Conscientious Objectors

Can pharmacists have a conscience? Activists are demanding that Congress and state legislatures pass laws forcing pharmacists and other health workers to act against their own conscience in such matters as abortion, morning-after pills, and gay parenting.

Some doctors say it violates their conscience to perform abortions or provide artificial insemination for unmarried or gay people. Some pharmacists believe that the morning-after pill is a form of abortion, and their religious commitment forbids them to dispense it.

And now some patients and activists are demanding laws to force health professionals to dispense the care the patients want, no matter how it violates the health worker’s conscience. Activists who march for a woman’s right to choose want the government to overrule a pharmacist’s right to choose.

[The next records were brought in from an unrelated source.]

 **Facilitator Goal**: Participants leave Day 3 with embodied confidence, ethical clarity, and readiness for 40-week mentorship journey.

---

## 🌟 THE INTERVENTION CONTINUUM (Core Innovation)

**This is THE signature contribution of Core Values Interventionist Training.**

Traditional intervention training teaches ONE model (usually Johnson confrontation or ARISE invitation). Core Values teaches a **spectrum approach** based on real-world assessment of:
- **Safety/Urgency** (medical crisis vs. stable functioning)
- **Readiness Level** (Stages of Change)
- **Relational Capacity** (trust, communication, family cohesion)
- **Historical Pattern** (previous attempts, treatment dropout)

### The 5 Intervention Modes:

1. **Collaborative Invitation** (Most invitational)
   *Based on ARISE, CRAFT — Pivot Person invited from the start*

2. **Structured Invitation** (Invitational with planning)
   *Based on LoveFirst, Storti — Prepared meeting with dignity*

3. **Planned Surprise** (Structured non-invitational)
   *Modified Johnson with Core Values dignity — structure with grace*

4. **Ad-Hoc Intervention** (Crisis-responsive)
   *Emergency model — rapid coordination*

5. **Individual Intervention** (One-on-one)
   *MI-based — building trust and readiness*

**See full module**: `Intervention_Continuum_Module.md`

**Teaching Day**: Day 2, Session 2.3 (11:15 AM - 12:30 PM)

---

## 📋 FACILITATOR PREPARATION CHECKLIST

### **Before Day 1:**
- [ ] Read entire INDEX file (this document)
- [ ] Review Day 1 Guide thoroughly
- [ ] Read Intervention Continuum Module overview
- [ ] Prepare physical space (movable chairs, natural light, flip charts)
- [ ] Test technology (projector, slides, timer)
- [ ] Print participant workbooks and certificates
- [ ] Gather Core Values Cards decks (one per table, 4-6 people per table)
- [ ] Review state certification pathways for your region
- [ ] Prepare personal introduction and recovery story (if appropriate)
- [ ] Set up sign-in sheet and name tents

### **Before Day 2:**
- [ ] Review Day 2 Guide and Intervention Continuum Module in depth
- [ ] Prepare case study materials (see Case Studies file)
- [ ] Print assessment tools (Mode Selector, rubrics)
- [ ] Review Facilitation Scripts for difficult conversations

I was reminded of Arnold Kling’s question “Is Bioethics an Oxymoron?” when I read in the Washington Post the comments of official bioethicist R. Alta Charo: “As soon as you become a licensed professional, you take on certain obligations to act like a professional, which means your patients come first.” As I wrote in an online debate for Legal Affairs magazine,

this is an example of how one state intervention generates the demand for additional interventions. We say you can’t be a pharmacist unless you get a state license, and now you want to say that that license should empower the state to impose morally offensive obligations on those who were required to get the license.

Similarly, we require a prescription to get many drugs, including some forms of contraception. Why should a woman need a prescription for contraception? Why not just grant access to contraception by allowing it to be sold over the counter? Here we’ve created one intervention—the requirement that people get a prescription from a licensed doctor, which they must take to a licensed pharmacist—and it has led to a situation you don’t like, in which some tiny number of pharmacists are refusing to dispense a particular prescription. So you say we should have another rule, another regulation, another intervention.

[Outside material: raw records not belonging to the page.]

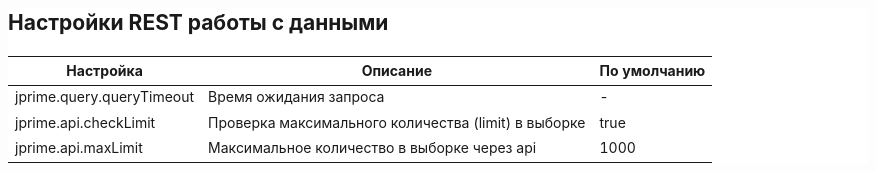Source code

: ## Настройки REST работы с данными

| Настройка                 | Описание                                            | По умолчанию |
|---------------------------|-----------------------------------------------------|--------------|
| jprime.query.queryTimeout | Время ожидания запроса                              | -            |
| jprime.api.checkLimit     | Проверка максимального количества (limit) в выборке | true         |
| jprime.api.maxLimit       | Максимальное количество в выборке через api         | 1000         |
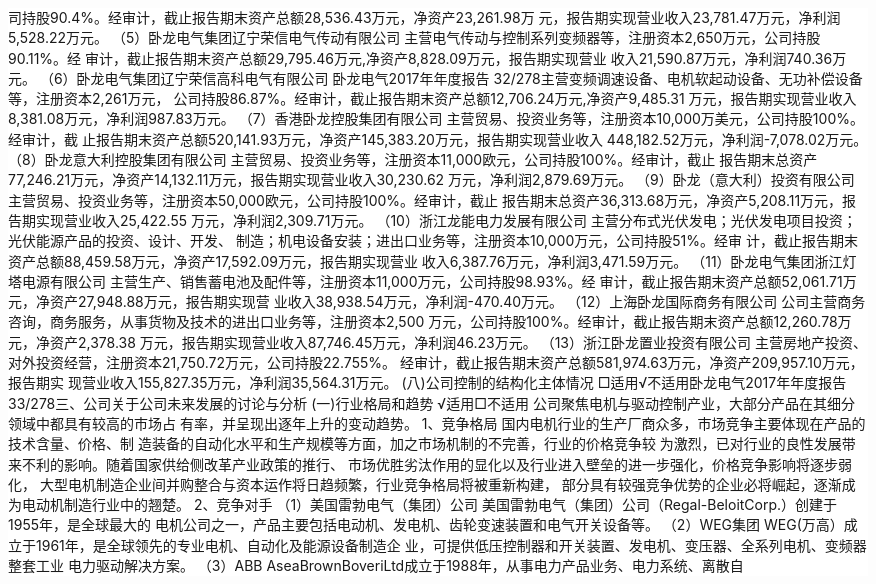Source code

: 司持股90.4%。经审计，截止报告期末资产总额28,536.43万元，净资产23,261.98万
元，报告期实现营业收入23,781.47万元，净利润5,528.22万元。
（5）卧龙电气集团辽宁荣信电气传动有限公司
主营电气传动与控制系列变频器等，注册资本2,650万元，公司持股90.11%。经
审计，截止报告期末资产总额29,795.46万元,净资产8,828.09万元，报告期实现营业
收入21,590.87万元，净利润740.36万元。
（6）卧龙电气集团辽宁荣信高科电气有限公司
卧龙电气2017年年度报告
32/278主营变频调速设备、电机软起动设备、无功补偿设备等，注册资本2,261万元，
公司持股86.87%。经审计，截止报告期末资产总额12,706.24万元,净资产9,485.31
万元，报告期实现营业收入8,381.08万元，净利润987.83万元。
（7）香港卧龙控股集团有限公司
主营贸易、投资业务等，注册资本10,000万美元，公司持股100%。经审计，截
止报告期末资产总额520,141.93万元，净资产145,383.20万元，报告期实现营业收入
448,182.52万元，净利润-7,078.02万元。
（8）卧龙意大利控股集团有限公司
主营贸易、投资业务等，注册资本11,000欧元，公司持股100%。经审计，截止
报告期末总资产77,246.21万元，净资产14,132.11万元，报告期实现营业收入30,230.62
万元，净利润2,879.69万元。
（9）卧龙（意大利）投资有限公司
主营贸易、投资业务等，注册资本50,000欧元，公司持股100%。经审计，截止
报告期末总资产36,313.68万元，净资产5,208.11万元，报告期实现营业收入25,422.55
万元，净利润2,309.71万元。
（10）浙江龙能电力发展有限公司
主营分布式光伏发电；光伏发电项目投资；光伏能源产品的投资、设计、开发、
制造；机电设备安装；进出口业务等，注册资本10,000万元，公司持股51%。经审
计，截止报告期末资产总额88,459.58万元，净资产17,592.09万元，报告期实现营业
收入6,387.76万元，净利润3,471.59万元。
（11）卧龙电气集团浙江灯塔电源有限公司
主营生产、销售蓄电池及配件等，注册资本11,000万元，公司持股98.93%。经
审计，截止报告期末资产总额52,061.71万元，净资产27,948.88万元，报告期实现营
业收入38,938.54万元，净利润-470.40万元。
（12）上海卧龙国际商务有限公司
公司主营商务咨询，商务服务，从事货物及技术的进出口业务等，注册资本2,500
万元，公司持股100%。经审计，截止报告期末资产总额12,260.78万元，净资产2,378.38
万元，报告期实现营业收入87,746.45万元，净利润46.23万元。
（13）浙江卧龙置业投资有限公司
主营房地产投资、对外投资经营，注册资本21,750.72万元，公司持股22.755%。
经审计，截止报告期末资产总额581,974.63万元，净资产209,957.10万元，报告期实
现营业收入155,827.35万元，净利润35,564.31万元。
(八)公司控制的结构化主体情况
□适用√不适用卧龙电气2017年年度报告
33/278三、公司关于公司未来发展的讨论与分析
(一)行业格局和趋势
√适用□不适用
公司聚焦电机与驱动控制产业，大部分产品在其细分领域中都具有较高的市场占
有率，并呈现出逐年上升的变动趋势。
1、竞争格局
国内电机行业的生产厂商众多，市场竞争主要体现在产品的技术含量、价格、制
造装备的自动化水平和生产规模等方面，加之市场机制的不完善，行业的价格竞争较
为激烈，已对行业的良性发展带来不利的影响。随着国家供给侧改革产业政策的推行、
市场优胜劣汰作用的显化以及行业进入壁垒的进一步强化，价格竞争影响将逐步弱化，
大型电机制造企业间并购整合与资本运作将日趋频繁，行业竞争格局将被重新构建，
部分具有较强竞争优势的企业必将崛起，逐渐成为电动机制造行业中的翘楚。
2、竞争对手
（1）美国雷勃电气（集团）公司
美国雷勃电气（集团）公司（Regal-BeloitCorp.）创建于1955年，是全球最大的
电机公司之一，产品主要包括电动机、发电机、齿轮变速装置和电气开关设备等。
（2）WEG集团
WEG(万高）成立于1961年，是全球领先的专业电机、自动化及能源设备制造企
业，可提供低压控制器和开关装置、发电机、变压器、全系列电机、变频器整套工业
电力驱动解决方案。
（3）ABB
AseaBrownBoveriLtd成立于1988年，从事电力产品业务、电力系统、离散自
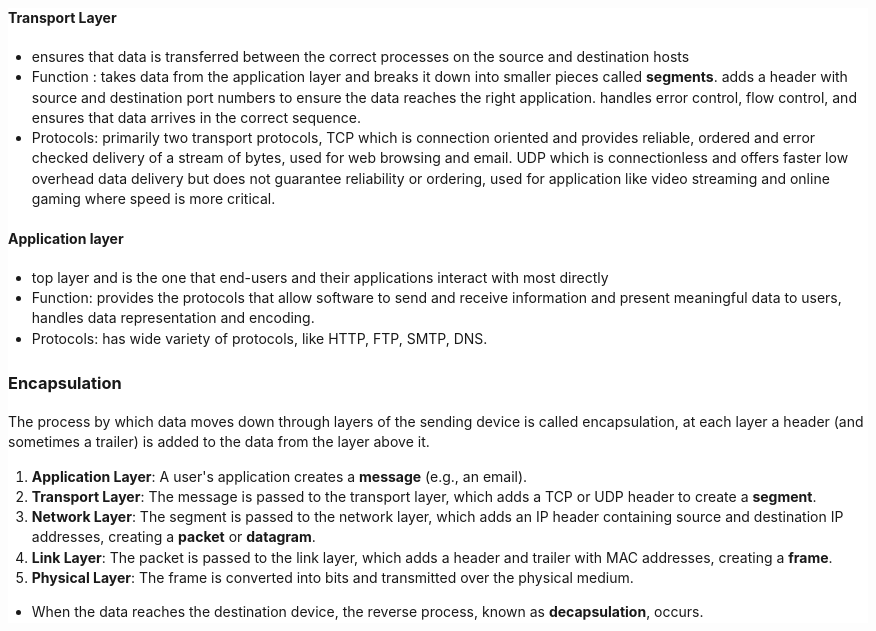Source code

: #### Transport Layer

- ensures that data is transferred between the correct processes on the source and destination hosts
- Function : takes data from the application layer and breaks it down into smaller pieces called **segments**. adds a header with source and destination port numbers to ensure the data reaches the right application. handles error control, flow control, and ensures that data arrives in the correct sequence.
- Protocols: primarily two transport protocols, TCP which is connection oriented and provides reliable, ordered and error checked delivery of a stream of bytes, used for web browsing and email. UDP which is connectionless and offers faster low overhead data delivery but does not guarantee reliability or ordering, used for application like video streaming and online gaming where speed is more critical.

#### Application layer

- top layer and is the one that end-users and their applications interact with most directly
- Function: provides the protocols that allow software to send and receive information and present meaningful data to users, handles data representation and encoding.
- Protocols: has wide variety of protocols, like HTTP, FTP, SMTP, DNS.

### Encapsulation

The process by which data moves down through layers of the sending device is called encapsulation, at each layer a header (and sometimes a trailer) is added to the data from the layer above it.

1.  **Application Layer**: A user's application creates a **message** (e.g., an email).
2.  **Transport Layer**: The message is passed to the transport layer, which adds a TCP or UDP header to create a **segment**.
3.  **Network Layer**: The segment is passed to the network layer, which adds an IP header containing source and destination IP addresses, creating a **packet** or **datagram**.
4.  **Link Layer**: The packet is passed to the link layer, which adds a header and trailer with MAC addresses, creating a **frame**.
5.  **Physical Layer**: The frame is converted into bits and transmitted over the physical medium.

- When the data reaches the destination device, the reverse process, known as **decapsulation**, occurs.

As philosopher Loren Lomasky of the University of Virginia puts it in the Post article, “Freedom of conscience has been central to our political notions since even before the United States existed. People should not be forced into doing things that they find morally odious.”

Do the people who want doctors and pharmacists to be forced to provide abortions and morning-after pills want anesthesiologists to be forced to participate in executions? I’d bet not. These activists want their moral values enforced by law, they don’t want a neutral rule that all doctors must obey the laws of the state. If they did take such a consistent position, of course, I’d still disagree: anesthesiologists shouldn’t be forced to participate in what they may regard as murder, any more than gynecologists should.

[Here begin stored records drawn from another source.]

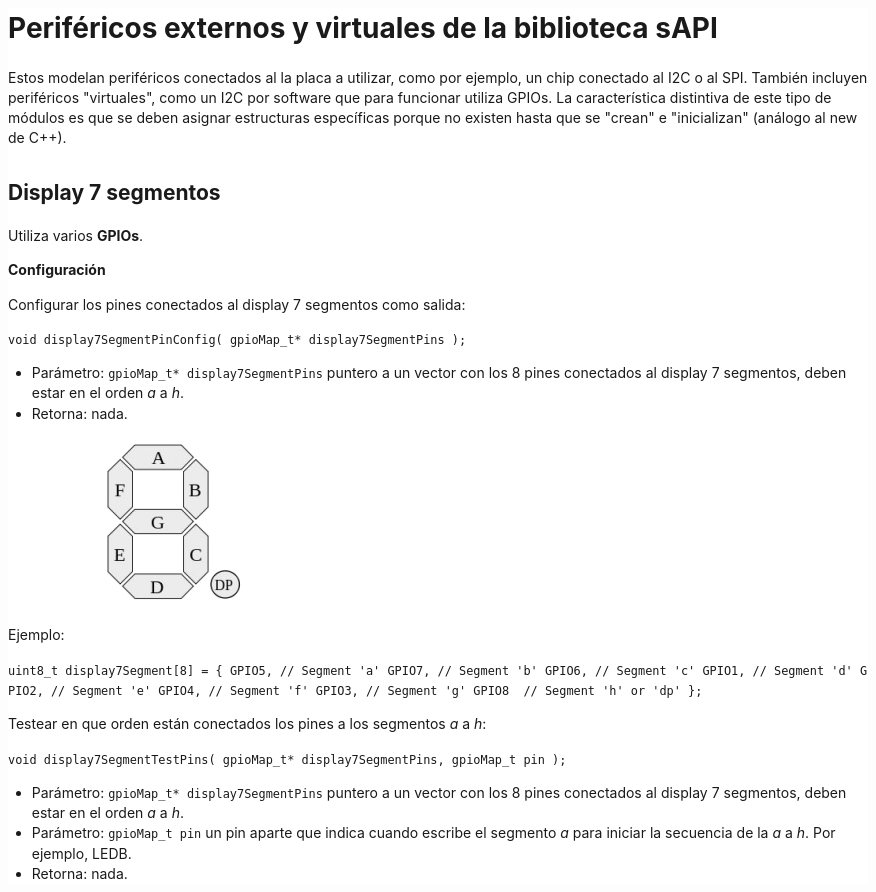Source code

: # Periféricos externos y virtuales de la biblioteca sAPI

Estos modelan periféricos conectados al la placa a utilizar, como por ejemplo,
un chip conectado al I2C o al SPI. También incluyen periféricos "virtuales",
como un I2C por software que para funcionar utiliza GPIOs.
La característica distintiva de este tipo de módulos es que se deben asignar
estructuras específicas porque no existen hasta que se "crean" e "inicializan"
(análogo al new de C++).

## Display 7 segmentos

Utiliza varios **GPIOs**.

**Configuración**

Configurar los pines conectados al display 7 segmentos como salida:

``void display7SegmentPinConfig( gpioMap_t* display7SegmentPins );``

- Parámetro: ``gpioMap_t* display7SegmentPins`` puntero a un vector con los 8 pines conectados al display 7 segmentos, deben estar en el orden *a* a *h*.
- Retorna: nada.

![Imagen "7-segment-display.png" no encontrada](assets/img/7-segment-display.png "Display 7 segmentos")

Ejemplo:

``uint8_t display7Segment[8] = {
    GPIO5, // Segment 'a'
    GPIO7, // Segment 'b'
    GPIO6, // Segment 'c'
    GPIO1, // Segment 'd'
    GPIO2, // Segment 'e'
    GPIO4, // Segment 'f'
    GPIO3, // Segment 'g'
    GPIO8  // Segment 'h' or 'dp'
 };``


Testear en que orden están conectados los pines a los segmentos *a* a *h*:

``void display7SegmentTestPins( gpioMap_t* display7SegmentPins, gpioMap_t pin );``

- Parámetro: ``gpioMap_t* display7SegmentPins`` puntero a un vector con los 8 pines conectados al display 7 segmentos, deben estar en el orden *a* a *h*.
- Parámetro: ``gpioMap_t pin`` un pin aparte que indica cuando escribe el segmento *a* para iniciar la secuencia de la *a* a *h*. Por ejemplo, LEDB.
- Retorna: nada.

This seems like such a clear issue to me. Yet most of the people in the Post’s online chat about the issue were insistent that health workers must be forced to do as they’re told, regardless of their own conscience. Whatever happened to the liberal claims of individual autonomy, of the right of conscience, of the individual exercising his or her own mind? Gone with the wind, it seems, when liberals have the power to impose their values on other people’s consciences.

In a country of 290 million people and 14 million businesses, we should let these issues sort themselves out in the marketplace. Chances are that major drugstore chains like CVS and Walgreen’s are going to insist that their stores fill all prescriptions. If they have more than one pharmacist on duty at a time, then they may be willing to tolerate pharmacists who avoid filling certain prescriptions. If they do insist that all pharmacists be prepared to fill any prescription presented by a customer, then pharmacists who can’t accept such rules will have to look for jobs elsewhere. And if customers encounter a pharmacy that won’t give them what they want, then they will have to find another pharmacy.

A prime reason for freedom is pluralism. In the modern world we don’t all share the same moral and religious perspectives. The fact of moral diversity is a good reason for toleration and allowing people to sort themselves out in society according to their own moral choices. Freedom in a pluralistic society should mean that individuals get to make their own choices. Sometimes other people aren’t willing to do what we want them to do. But frankly, it’s involuntary servitude to force other people to work for us when they prefer not to. And it’s appalling that 141 years after the Thirteenth Amendment, some people still want to hold others to involuntary servitude.